As Bloomberg adds, the situation involving CME’s data connections highlights a fresh set of difficulties ensuring a level playing field in the era of light-speed markets, in which even the smallest bits of a second matter. The race to shave off milliseconds has spurred efforts to carve through mountains, span continents with microwave networks and prompted a backlash championed by the likes of IEX Group Inc., the upstart stock market that delays trading to impose fairness.

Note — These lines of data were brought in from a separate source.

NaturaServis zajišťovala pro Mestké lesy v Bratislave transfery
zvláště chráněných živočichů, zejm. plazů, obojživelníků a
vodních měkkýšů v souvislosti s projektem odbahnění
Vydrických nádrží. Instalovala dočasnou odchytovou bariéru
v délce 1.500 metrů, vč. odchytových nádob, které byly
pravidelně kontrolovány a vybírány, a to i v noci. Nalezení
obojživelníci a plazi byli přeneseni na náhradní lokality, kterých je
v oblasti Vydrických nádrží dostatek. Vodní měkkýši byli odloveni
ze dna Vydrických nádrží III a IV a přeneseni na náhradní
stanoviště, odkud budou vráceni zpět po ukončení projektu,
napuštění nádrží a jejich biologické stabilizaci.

Unlike some of today’s state of the art means of being faster than everyone else, frontrunning orderflow on the CME was more of a “brute force” mechanism: CME customers are allotted data connections to the exchange. Some have more, some have less. Given that their speeds varied noticeably under the old architecture, the more lines a trading firm had, the better odds it could find a faster one. Trading firms with a lot of links had the chance to fish around for the fastest way to get trades done. Other firms that didn’t have as many connections or the computer programming resources to test around and find the quickest, most efficient way in were at the mercy of the connections they had.
“The performance could vary widely” with data connections under the former CME architecture, Andresen said. By which he meant that those who could afford to pay much more than everyone else, would also be able to frontrun almost everyone else.

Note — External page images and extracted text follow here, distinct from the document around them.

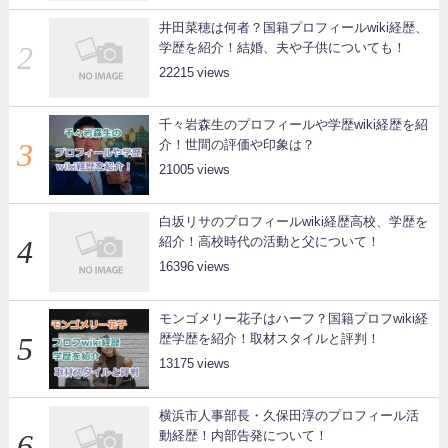
井田菜穂は何者？国籍プロフィールwiki経歴、
学歴を紹介！結婚、夫や子供についても！
22215
千々岩森生のプロフィールや学歴wiki経歴を紹
介！世間の評価や印象は？
21005
白坂リサのプロフィールwiki経歴高校、学歴を
紹介！高校時代の活動と父について！
16396
モンゴメリー花子はハーフ？国籍プロフwiki経
歴学歴を紹介！取材スタイルと評判！
13175
横浜市人事部長・久保田淳のプロフィール活
動経歴！内部告発について！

But no more. The new system “is an important innovation that will set a new standard for fair and efficient access to the futures markets,” said Benjamin Blander, managing member of Radix Trading, a Chicago-based trading firm.
CME declined to comment on claims the old system was unfair, Bloomberg adds. “We are continuously enhancing our infrastructure in order to provide the latest and best technology architecture for our clients,” said Michael Shore, a spokesman for CME.

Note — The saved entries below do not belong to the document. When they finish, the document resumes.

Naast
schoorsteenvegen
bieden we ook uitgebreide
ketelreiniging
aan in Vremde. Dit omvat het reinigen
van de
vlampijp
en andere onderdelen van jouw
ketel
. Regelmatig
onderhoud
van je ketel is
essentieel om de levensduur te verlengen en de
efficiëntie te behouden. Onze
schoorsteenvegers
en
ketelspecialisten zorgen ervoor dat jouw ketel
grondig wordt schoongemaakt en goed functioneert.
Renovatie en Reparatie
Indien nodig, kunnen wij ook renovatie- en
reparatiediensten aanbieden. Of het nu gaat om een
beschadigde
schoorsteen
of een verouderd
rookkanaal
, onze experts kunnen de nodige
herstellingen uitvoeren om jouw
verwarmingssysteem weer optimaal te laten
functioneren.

CME has been installing the new architecture since February. The last group of futures and options became available on the new system last week, according to CME. Traders aren’t required to switch over to the new system and can keep trading the old way if they want.
This isn’t the first time CME revamped its systems to stamp out an imperfection. Before an upgrade more than two years ago, traders were notified that their own orders were completed before everyone else found out, potentially giving initiators of transactions time to buy or sell on other exchanges with knowledge of their executions.
We expect more violations of “accidentally” rigged markets to be uncovered in time, both on the CME and elsewhere, although we wonder at this time does it even matter: besides central banks trading with other central banks (especially courtesy of the CME’s own Central Bank Incentive Program), does anyone else even bother? If judging by the total collapse in trading volumes over the past decade in virtually every product class, the answer is clear.